Pennicott Wilderness Journeys support their community through programs for local schools, learn to swim programs as well as numerous charities through donation and sponsorship.
Lady Elliot Island is a coral cay situated at the southern tip of the Great Barrier Reef.
Since the 1960’s custodians of the island have been driven to restore Lady Elliot Island back to its natural state. The island had nearly all its vegetation removed during a period when mined for guano. It now provides the nesting areas for the second highest diversity of seabirds on the Great Barrier Reef.
In 2018, Lady Elliot Island was selected as the first ‘climate change ark’ through the Great Barrier Reef Foundation’s Reef Islands Initiative. This initiative brings the Resort, local businesses, Government, community and Traditional Owners together to fast-track the Island’s restoration through on ground and in water actions.
The current mission of the Gash Family, who manage the Resort, is “to be custodians of this pristine environment. To enable it to exist and be preserved as nature intended, while giving visitors the opportunity to experience it in an economically and ecologically viable way, without interfering with or having any adverse impact upon the long-term sustainability of the island’s unique ecosystem”.
Tourism that gives back
Sir David Attenborough’s latest documentaries implore on us that now is the time for action. As ‘the voice of nature’, Sir David sounds more like an environmental activist in his older age, using his global platform to spotlight the impact humans have on the nature world; “to restore stability to our planet, therefore, we must restore its biodiversity, the very thing we have removed. It is the only way out of this crisis that we ourselves have created”.

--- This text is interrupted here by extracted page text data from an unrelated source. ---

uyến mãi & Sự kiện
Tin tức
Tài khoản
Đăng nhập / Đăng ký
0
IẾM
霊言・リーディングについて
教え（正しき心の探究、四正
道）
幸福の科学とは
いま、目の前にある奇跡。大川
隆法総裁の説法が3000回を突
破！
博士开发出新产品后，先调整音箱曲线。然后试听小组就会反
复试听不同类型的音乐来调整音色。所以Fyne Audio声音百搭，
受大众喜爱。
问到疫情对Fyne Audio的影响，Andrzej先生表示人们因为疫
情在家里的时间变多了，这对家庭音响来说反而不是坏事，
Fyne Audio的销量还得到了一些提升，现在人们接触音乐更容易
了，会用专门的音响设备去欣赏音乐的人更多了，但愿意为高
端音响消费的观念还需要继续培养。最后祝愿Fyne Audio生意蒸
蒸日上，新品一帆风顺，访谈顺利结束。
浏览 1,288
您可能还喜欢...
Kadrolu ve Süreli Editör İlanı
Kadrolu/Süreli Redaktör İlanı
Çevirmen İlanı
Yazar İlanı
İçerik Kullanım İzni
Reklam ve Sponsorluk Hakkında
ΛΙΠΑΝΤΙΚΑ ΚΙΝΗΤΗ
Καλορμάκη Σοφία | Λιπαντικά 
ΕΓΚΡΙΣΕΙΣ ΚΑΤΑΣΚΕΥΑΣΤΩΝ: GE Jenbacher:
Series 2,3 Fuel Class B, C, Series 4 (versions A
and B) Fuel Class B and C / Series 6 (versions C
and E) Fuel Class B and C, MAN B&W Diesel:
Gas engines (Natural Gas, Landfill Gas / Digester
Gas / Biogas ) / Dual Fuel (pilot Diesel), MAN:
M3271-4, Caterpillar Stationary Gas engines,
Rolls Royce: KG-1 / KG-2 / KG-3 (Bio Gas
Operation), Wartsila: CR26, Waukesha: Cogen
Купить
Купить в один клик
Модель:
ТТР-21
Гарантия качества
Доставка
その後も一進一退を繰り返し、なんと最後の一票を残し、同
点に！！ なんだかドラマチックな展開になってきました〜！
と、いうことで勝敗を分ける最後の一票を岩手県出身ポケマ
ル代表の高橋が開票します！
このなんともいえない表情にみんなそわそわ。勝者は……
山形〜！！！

At Wildlife Wonders, through our social enterprise ecotourism model we acknowledge our role as a leader in our field and are committed to supporting others. We believe tourism can provide alternative funding models for conservation that break short-term funding cycles and engage travellers in a vision for a future which is wilder and where landscapes are cared for, forever.
Leonie Foster is a Director of Wildlife Wonders. She has been a technical advisor for various Australian and international ecotourism projects including with Ecotourism Australia, developing the world’s first ecotourism destination certification for protected area management agencies and for the Government of Vanuatu, developing Vanuatu’s Tourism Accreditation Program.
She was an external collaborator of the United Nations World Tourism Organization working on best practice ecotourism within the Asia Pacific region as well as an Associate Lecturer in Responsible Tourism at UQ Business School and an independent auditor for Ecotourism Australia. Leonie is currently the Special Projects Manager at the Cambridge Conservation Initiative.